Peu à peu un sophisme est devenu le ressort de la pensée dominante, du politiquement correct qui régit les médias avec un conformisme auquel se plie par mimétisme une grande partie de l’opinion. Les traditions chrétienne ou révolutionnaire s’y réunissent pour penser qu’il y a plus de valeur humaine dans les bas-fonds que dans l’aristocratie. Le succès persistant des « Misérables » de Victor Hugo est une marque de ce préjugé national. Celui-ci peut se traduire, par exemple dans un domaine essentiel comme le monde scolaire, par :
1) Tous les mauvais élèves sont des victimes.

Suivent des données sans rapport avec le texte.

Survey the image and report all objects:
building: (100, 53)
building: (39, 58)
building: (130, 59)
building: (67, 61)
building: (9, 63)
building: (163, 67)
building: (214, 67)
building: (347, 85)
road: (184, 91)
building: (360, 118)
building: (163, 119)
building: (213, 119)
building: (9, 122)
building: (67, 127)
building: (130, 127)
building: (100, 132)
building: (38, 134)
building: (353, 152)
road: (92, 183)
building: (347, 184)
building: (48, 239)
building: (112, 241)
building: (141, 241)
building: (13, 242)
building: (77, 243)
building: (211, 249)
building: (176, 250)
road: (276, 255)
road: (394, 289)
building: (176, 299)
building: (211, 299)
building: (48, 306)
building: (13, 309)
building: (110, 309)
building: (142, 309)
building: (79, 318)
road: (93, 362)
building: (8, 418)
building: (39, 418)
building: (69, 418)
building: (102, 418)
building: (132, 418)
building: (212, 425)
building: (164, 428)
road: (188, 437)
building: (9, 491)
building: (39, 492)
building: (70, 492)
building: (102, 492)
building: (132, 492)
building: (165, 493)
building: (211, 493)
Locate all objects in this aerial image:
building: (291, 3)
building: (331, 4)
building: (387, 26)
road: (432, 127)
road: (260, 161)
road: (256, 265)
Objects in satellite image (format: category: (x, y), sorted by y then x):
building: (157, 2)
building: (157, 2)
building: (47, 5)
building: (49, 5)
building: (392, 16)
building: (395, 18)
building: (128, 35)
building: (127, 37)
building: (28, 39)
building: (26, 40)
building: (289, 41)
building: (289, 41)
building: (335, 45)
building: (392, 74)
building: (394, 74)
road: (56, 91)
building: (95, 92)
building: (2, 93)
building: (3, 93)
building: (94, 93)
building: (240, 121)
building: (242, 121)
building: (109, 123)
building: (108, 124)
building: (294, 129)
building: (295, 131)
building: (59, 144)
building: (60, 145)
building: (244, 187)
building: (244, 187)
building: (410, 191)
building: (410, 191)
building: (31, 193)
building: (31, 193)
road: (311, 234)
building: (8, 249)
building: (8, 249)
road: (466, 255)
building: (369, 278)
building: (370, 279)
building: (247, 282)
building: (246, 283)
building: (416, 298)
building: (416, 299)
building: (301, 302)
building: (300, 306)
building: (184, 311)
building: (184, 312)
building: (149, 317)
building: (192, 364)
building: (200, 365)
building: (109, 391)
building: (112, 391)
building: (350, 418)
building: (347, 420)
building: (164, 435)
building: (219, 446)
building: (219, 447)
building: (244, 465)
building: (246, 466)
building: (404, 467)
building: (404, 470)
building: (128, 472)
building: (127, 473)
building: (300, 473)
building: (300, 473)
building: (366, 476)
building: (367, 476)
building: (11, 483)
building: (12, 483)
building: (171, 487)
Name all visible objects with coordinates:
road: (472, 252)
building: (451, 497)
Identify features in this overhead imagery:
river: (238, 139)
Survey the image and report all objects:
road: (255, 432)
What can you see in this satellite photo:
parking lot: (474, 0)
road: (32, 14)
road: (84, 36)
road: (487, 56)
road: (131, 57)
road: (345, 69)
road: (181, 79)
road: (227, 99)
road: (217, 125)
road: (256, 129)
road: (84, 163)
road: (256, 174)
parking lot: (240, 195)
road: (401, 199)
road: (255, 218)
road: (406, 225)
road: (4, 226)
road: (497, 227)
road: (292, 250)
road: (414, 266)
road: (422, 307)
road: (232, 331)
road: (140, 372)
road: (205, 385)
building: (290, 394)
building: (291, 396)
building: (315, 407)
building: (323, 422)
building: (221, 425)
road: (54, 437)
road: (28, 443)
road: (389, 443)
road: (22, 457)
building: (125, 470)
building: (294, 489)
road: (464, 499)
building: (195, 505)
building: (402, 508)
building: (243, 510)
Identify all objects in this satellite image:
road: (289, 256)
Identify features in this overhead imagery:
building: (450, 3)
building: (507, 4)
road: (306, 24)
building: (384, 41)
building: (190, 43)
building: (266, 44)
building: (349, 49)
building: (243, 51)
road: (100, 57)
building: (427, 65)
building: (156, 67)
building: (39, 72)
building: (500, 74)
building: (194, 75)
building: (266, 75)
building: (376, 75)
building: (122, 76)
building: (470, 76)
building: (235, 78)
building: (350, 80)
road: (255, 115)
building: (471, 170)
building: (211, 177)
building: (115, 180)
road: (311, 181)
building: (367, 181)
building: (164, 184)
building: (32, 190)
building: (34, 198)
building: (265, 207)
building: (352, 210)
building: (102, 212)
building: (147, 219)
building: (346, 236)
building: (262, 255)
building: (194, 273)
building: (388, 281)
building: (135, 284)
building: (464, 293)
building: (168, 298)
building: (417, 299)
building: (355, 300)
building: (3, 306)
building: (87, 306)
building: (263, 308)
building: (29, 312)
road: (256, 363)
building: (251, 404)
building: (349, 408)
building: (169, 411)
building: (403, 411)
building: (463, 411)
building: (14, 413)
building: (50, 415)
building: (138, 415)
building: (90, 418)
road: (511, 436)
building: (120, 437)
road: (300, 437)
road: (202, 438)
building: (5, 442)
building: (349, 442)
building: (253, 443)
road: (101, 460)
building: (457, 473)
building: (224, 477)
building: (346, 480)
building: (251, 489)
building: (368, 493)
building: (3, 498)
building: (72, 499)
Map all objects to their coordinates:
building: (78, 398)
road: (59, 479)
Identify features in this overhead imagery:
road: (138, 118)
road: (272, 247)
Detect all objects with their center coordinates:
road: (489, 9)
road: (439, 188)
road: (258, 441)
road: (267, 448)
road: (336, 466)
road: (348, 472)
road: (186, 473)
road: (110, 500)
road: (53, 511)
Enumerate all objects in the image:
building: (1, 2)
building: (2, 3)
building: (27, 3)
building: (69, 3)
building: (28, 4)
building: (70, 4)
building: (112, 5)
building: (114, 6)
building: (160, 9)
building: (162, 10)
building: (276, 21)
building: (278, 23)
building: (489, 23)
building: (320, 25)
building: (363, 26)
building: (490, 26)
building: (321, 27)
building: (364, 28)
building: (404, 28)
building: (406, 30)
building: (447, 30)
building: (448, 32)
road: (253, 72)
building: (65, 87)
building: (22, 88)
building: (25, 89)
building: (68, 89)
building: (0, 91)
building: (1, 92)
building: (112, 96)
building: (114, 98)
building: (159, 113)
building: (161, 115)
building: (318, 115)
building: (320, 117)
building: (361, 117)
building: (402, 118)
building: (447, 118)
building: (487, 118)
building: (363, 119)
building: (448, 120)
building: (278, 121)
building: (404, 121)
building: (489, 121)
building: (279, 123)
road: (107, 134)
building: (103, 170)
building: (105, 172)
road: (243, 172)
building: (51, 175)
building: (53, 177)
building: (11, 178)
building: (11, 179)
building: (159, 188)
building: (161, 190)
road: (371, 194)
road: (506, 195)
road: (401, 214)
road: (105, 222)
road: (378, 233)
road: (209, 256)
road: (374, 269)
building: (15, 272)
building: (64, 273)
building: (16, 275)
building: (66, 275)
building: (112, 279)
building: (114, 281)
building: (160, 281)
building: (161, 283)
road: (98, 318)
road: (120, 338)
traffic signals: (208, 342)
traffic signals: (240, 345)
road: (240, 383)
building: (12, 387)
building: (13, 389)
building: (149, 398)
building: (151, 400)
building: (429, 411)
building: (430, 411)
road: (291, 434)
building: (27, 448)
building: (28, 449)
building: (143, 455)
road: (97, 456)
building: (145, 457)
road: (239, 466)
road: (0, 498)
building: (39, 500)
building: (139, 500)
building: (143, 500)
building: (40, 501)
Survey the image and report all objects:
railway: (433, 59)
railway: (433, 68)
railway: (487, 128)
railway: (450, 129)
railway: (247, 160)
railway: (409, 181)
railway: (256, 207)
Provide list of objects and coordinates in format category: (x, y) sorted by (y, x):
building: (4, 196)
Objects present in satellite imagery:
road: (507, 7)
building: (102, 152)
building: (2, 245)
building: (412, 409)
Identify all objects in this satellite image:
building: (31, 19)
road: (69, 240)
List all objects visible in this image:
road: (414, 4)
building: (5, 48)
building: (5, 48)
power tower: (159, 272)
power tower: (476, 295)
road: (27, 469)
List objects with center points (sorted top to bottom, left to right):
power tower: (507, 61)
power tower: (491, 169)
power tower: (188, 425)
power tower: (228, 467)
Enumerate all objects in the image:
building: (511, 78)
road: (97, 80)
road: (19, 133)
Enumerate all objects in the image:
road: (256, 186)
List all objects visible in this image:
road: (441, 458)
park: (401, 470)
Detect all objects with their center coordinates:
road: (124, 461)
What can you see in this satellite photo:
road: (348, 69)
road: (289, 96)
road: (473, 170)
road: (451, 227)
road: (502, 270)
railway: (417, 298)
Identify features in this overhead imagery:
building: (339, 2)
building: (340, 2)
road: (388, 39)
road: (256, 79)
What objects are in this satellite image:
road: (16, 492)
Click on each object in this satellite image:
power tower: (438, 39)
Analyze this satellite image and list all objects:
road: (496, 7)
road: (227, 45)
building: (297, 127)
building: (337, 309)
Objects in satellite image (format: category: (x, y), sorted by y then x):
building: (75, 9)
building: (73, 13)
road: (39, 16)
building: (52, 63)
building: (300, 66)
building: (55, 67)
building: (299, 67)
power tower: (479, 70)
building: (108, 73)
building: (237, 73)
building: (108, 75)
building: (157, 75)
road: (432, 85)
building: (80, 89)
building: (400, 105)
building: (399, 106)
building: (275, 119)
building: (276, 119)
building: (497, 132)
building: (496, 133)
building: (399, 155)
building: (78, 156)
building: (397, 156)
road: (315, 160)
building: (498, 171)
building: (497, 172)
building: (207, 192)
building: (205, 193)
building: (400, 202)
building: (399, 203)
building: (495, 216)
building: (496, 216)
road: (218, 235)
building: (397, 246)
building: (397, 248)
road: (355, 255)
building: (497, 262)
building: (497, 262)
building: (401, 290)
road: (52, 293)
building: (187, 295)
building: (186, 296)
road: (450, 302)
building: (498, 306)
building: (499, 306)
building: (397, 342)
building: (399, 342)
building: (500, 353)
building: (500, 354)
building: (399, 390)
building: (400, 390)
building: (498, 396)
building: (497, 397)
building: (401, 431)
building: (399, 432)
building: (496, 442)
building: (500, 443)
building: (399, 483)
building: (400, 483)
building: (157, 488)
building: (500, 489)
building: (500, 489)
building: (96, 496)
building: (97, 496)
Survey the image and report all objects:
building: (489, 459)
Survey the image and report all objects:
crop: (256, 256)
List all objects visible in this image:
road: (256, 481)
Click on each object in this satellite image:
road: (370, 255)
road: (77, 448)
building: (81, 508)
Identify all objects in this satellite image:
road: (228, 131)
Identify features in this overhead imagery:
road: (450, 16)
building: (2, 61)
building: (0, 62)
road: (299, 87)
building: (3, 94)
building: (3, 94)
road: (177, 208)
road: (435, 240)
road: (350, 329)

2) Toutes les victimes sont des bons.
3) Les mauvais élèves sont donc des bons….
Bien sûr, le raisonnement est faux, au moins parce que le mot « élève » a disparu dans la conclusion. Mais, c’est pourtant cette logique absurde qui oriente les réformes scolaires. Celui qui connaît un échec scolaire ne subit pas les conséquences de sa paresse, ni d’un QI auquel la génétique ne serait pas étrangère. Non, il est victime d’une société qui reproduit l’injustice, comme dirait Bourdieu. Il est victime d’un système qui n’est pas adapté à ce qu’il est, à son origine, à ses préférences ou à ses envies. L’école doit donc privilégier l’excuse pour refuser l’exclusion, réduire les inégalités plutôt que récompenser l’effort et le mérite, bannir la sélection au profit du nivellement, gommer les héritages et les traditions qui favoriseraient les héritiers au profit des nouveaux venus. Plus de latin, ni de Princesse de Clèves… Le but est qu’en donnant le maximum de moyens aux « défavorisés », on arrive enfin à 100% de réussite à un baccalauréat qui ne vaudra vraiment plus rien.
Cette logique compassionnelle est présente dans toutes les politiques. Il est tellement plus reposant d’être doux que d’être dur. L’ennui, c’est que les « durs », les rigoureux, les professeurs exigeants, par exemple, sans lesquels ni la société ni l’école ne tiendraient debout, deviennent des coupables, comme le sont les policiers répressifs qui auraient le front d’utiliser leur « flash ball » quand les Kalachnikov sont en vente libre, les propriétaires qui scandaleusement oseraient défendre leurs biens, les armes à la main, ou les politiques qui prétendraient faire appliquer la loi.
Le débat sur la crise grecque a donné à cette pathologie française une dimension européenne. Certains, à la fois marqués par les modèles américains, et par ce tropisme national ont présenté le tandem franco-allemand comme celui du « Bad-cop » et du « Good-cop ». Le premier, c’est Angela Merkel, prête à indiquer la porte de la sortie au tricheur et au cancre, le second, la larme à l’oeil, repêchant le malheureux, qui selon sa maman, ne dort plus,ne mange plus en raison des souffrances de son peuple-martyr de l’Euro. Pourtant, le dossier de Tsipras ne plaide pas en sa faveur : voilà quelqu’un qui se fait élire en promettant la lune à ses concitoyens, qui use de tous les expédients pour ne pas respecter ses obligations envers ses partenaires, qui par une démagogie irresponsable annule les mesures prises par le précédent gouvernement et entraîne un retour du déficit et de la récession, qui, acculé, sort de son chapeau un référendum-surprise, dont les résultats montrent que les Grecs rejettent l’austérité et qui finit, néanmoins, par accepter un plan plus dur encore que ce que le peuple avait refusé. Mais, la logique absurde de la victimisation l’emporte. Tsipras accepte le plan européen auquel il dit ne pas croire comme le pendu tend son cou à la corde. Il acquiert, grâce à un référendum dont on néglige la réponse, une légitimité inattendue. Le compassionnel Hollande se donne le beau rôle, lui dont la politique place également la France parmi les mauvais élèves européens. « Après moi, le déluge », se dit notre Président qui a un faible pour les « Pompadour ». La Grèce ne s’en sortira pas, mais mon image, elle, y a gagné. Pendant ce temps les regards accusateurs se pointent vers une élève tellement bonne que ce n’est pas normal, tellement travailleuse et modeste que ce n’est pas catholique ( ce serait d’ailleurs plutôt protestant). Angela Merkel a beaucoup à faire pardonner aux Allemands dont la réussite et la domination deviennent insupportables.
Dans son Discours sur l’Origine et les Fondements de l’Inégalité parmi les Hommes, Rousseau avait écrit : » L’homme est naturellement bon… la société déprave et pervertit les hommes. » Cette pensée est à l’origine de la culture de l’excuse si présente depuis dans les « sciences sociales » et la politique. Elle dresse le pavois des victimes et le bûcher des hommes libres et responsables à qui il arrive d’être durs, y compris envers eux-mêmes.